Stacey Loscalzo

Nov 10

On “Being Perfect”

by Stacey

110507The same pile of books has sat on my bed side table since we moved a year and a half ago. My current reads come and go but this pile of books has remained. Today, I picked up one, brought it downstairs and read.

I have read Anna Quindlen’s Being Perfect a few times but not in a long time. I read it today with thoughts of Caroline who is completely consumed with perfection in all areas of her life right now. I was hoping to find a word or two of wisdom to share.

I found many including…

“Trying to be perfect may be inevitable for people who are smart and ambitious and interested in the world and its good opinion. But at one level it’s too hard and at another, it’s too cheap and easy. Because all it really requirers of you, mainly is to read the zeitgeist of wherever and whenever you happen to be and to assume the masks necessary to be the best at whatever the zeitgeist dictates or requires.”


“I was mesmerized by that phrase: effortless perfection. Obviously it is an oxymoron. Even the illusion of perfection requires an enormous amount of work.”

I had Caroline in my mind the whole time I was reading until I arrived at this line…

“There’s some muscle group around your shoulders that seizes up during the perfection dance and doesn’t let go until you are asleep, or alone. Or maybe it never really lets go at all.”

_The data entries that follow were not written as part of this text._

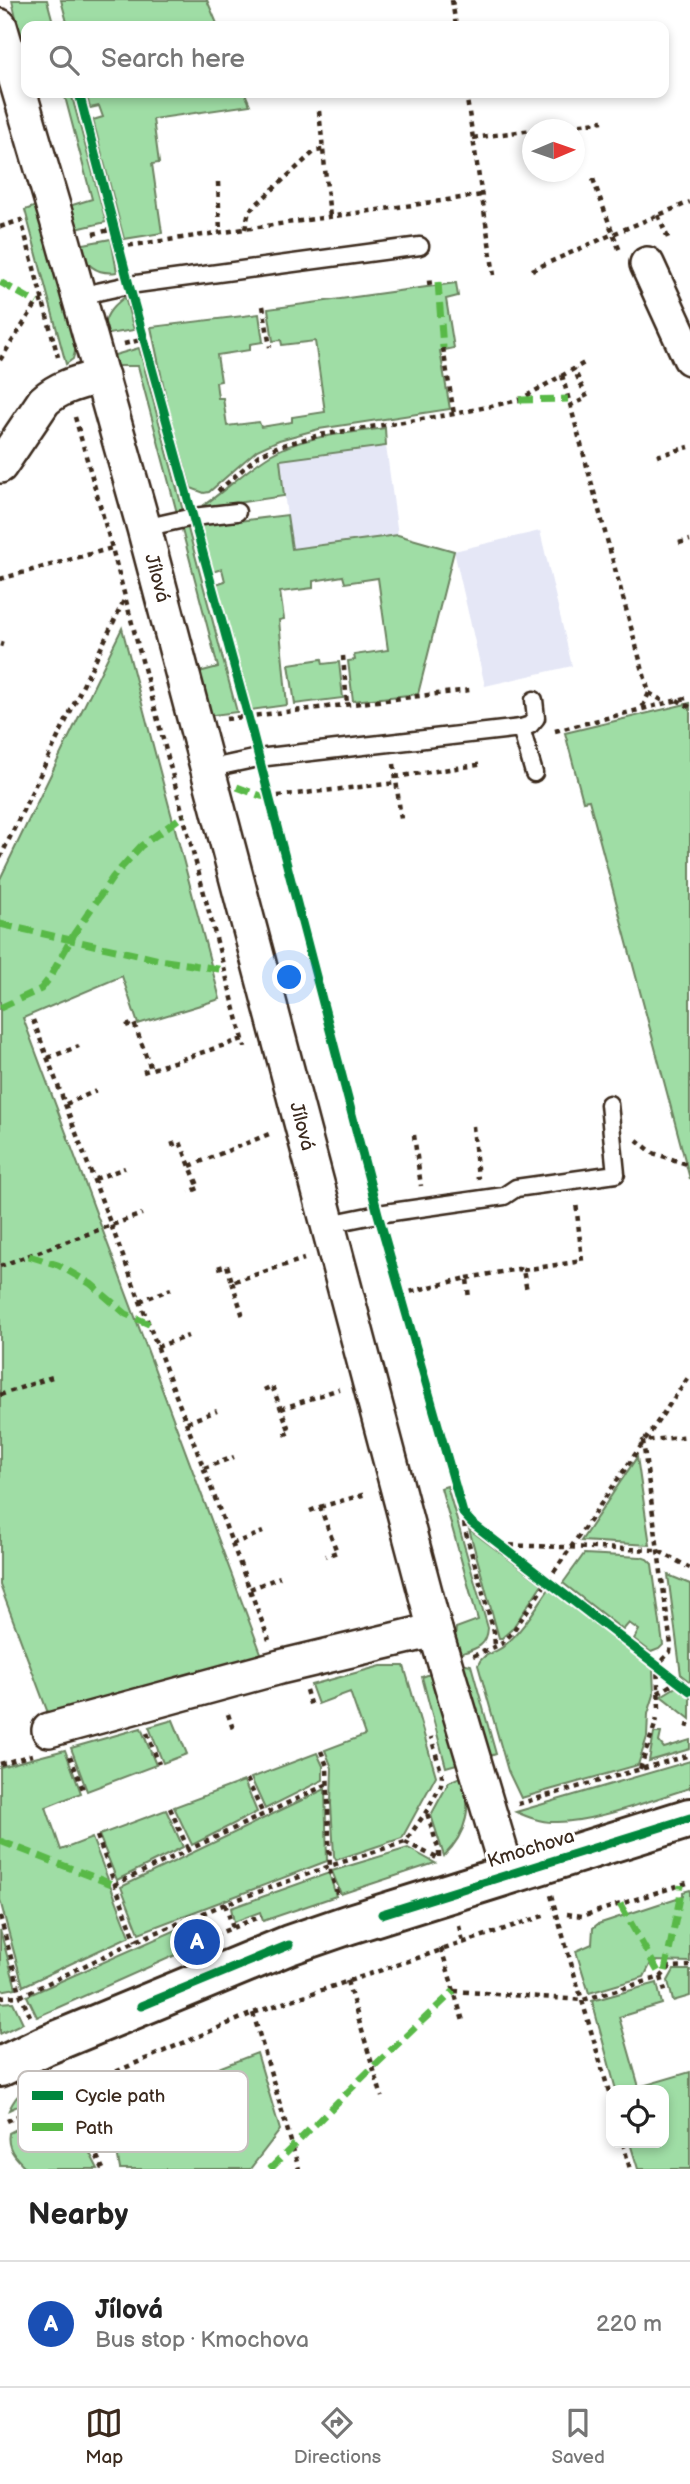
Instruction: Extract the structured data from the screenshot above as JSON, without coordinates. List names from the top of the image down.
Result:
{
  "streets": {
    "street": ["Jílová", "Kmochova"]
  },
  "crossings": [
    ["Jílová", "Kmochova"]
  ],
  "legend": ["Cycle path", "Path"],
  "north": "right",
  "page": {
    "search": "Search here",
    "pins": "A",
    "heading": "Nearby",
    "list": [
      {
        "mark": "A",
        "name": "Jílová",
        "note": "Bus stop · Kmochova",
        "value": "220 m"
      }
    ],
    "nav": ["Map", "Directions", "Saved"]
  }
}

Hmmm. Over the last few months, I have done many things to try to get my body back in to shape to run. I have always exercised but had to give up running a few years ago because my shoulders became painfully tight during and after a run. I have tried many types of exercises, classes and programs. In fact, Rob jokes that I have been to every gym in Bergen County.

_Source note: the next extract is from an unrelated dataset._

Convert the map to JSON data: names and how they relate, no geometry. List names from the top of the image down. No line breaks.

While, ironically, I think I may have found the perfect combination at the moment, I had to read the sentence above over and over again. I know that running is part of why my shoulders are tight. But that said, I know my shoulders have always been tight and I know they have been tight because of the ‘perfection dance.’

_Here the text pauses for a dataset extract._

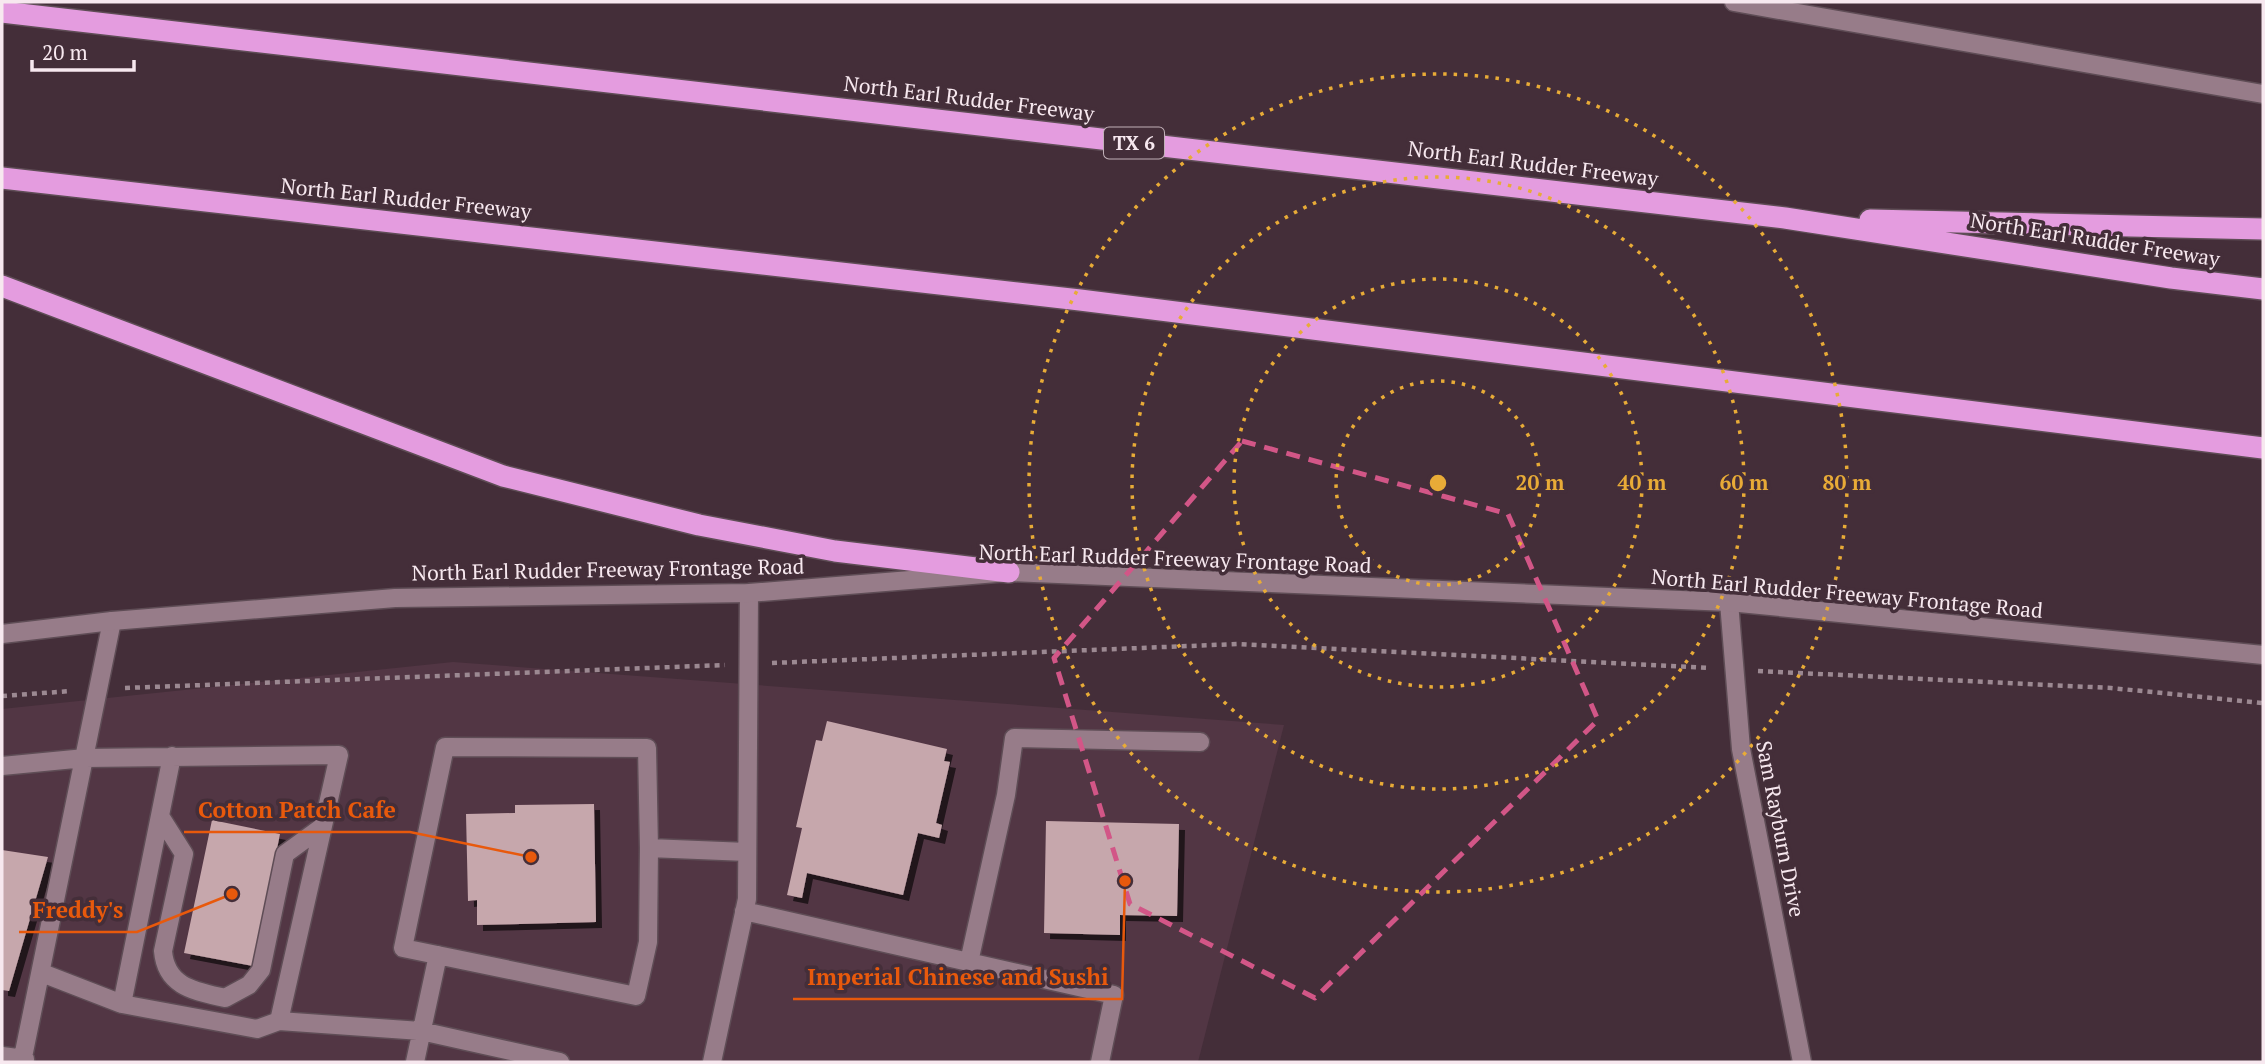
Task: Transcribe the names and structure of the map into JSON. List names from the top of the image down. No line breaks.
{"streets":{"highway":["North Earl Rudder Freeway","TX 6"],"main road":["North Earl Rudder Freeway Frontage Road","Sam Rayburn Drive"]},"crossings":[["North Earl Rudder Freeway Frontage Road","Sam Rayburn Drive"]],"places":["Cotton Patch Cafe","Imperial Chinese and Sushi","Freddy's"],"scale_bar":"20 m","rings":["20 m","40 m","60 m","80 m"]}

I have vivid memories of walking down my high school hallway, Mr. Sphoer’s history room on the left and Mrs. Barrows geometry room on the right and feeling my shoulders creeping up to my ears. I did then and do now remind myself constantly to lower my shoulders. To take deep, slow breaths. I have never been good at stopping the ‘perfection dance’ myself, of giving my shoulders a rest. Perhaps, as I think about the role model I must be for Caroline, I can find a way to relax those muscles once and for all…


  1. Aunt Connie says:

    Good grief…it must be a family trait as I use my shoulders as earrings daily.  As I approach my first tennis match of the season, I will try and remember some of the quotes above because all the fun is taken out of tennis while trying to be perfect and win!

  2. Kristen says:

    For me it’s my jaw and neck, but yes, I get this. I need to read more AQ. She’s so inspiring and wise. And funny about your multiple gyms–I just joined the Y and almost forgot that I have to quit the “other gym” that I (almost never) went to. 🙂

  3. Lindsey says:

    I’m like Kristen, it’s my jaw, which I grind without even realizing it. I love Anna. And relate so much to what you say about Caroline. Sigh. On these girls, so much complexity, so much wonder, so much beauty. xox

  4. Kaly says:

    AQ spoke at my college graduation and her speech was an early version of this book before it was published. It’s one of my all time favorites. And yes – feeling it in the shoulders regularly. Yoga helps but I have to go on a regular basis or they’ll start creeping up again…

    • Stacey says:

      Oh! You are so lucky to have seen Anna Quindlen in person- I would love to hear her speak. And yes to yoga. It has fallen out of my routine and I am paying the price!

  5. I’ve read Anna Quinlan’s work in the past, but for some reason Being Perfect is a book I have not explored. Many of the quotes resonated and I struggle to teach my eight-year-old daughter on celebrating imperfection and flaws. (Mine manifests in my jaw as well – teeth grinding and all). 

    • Stacey says:

      So crazy that we have to talk about perfection with our eight year olds! My girls are 11 and 8 and while my 11 year old is most definitely a perfectionist, I am starting to see signs in my 8 year old as well… 

  6. Donna says:

    Countless acupuncturists and massage therapists have made a small fortune in an effort to get my shoulders to relax! I’ve attributed it to many things over the years, and finally chalked it up to that big catchall bucket: “stress”. But your post have given me pause…thanks for sharing.

  7. Tamara says:

    It’s my jaw too. And just an all around tightening around the shoulders and neck area!

  8. Melinda Sohval says:

    the fact that you are willing to confront your own  history of perfectionism and willingness to help guide your daughters away from it is so very admirable and courageous.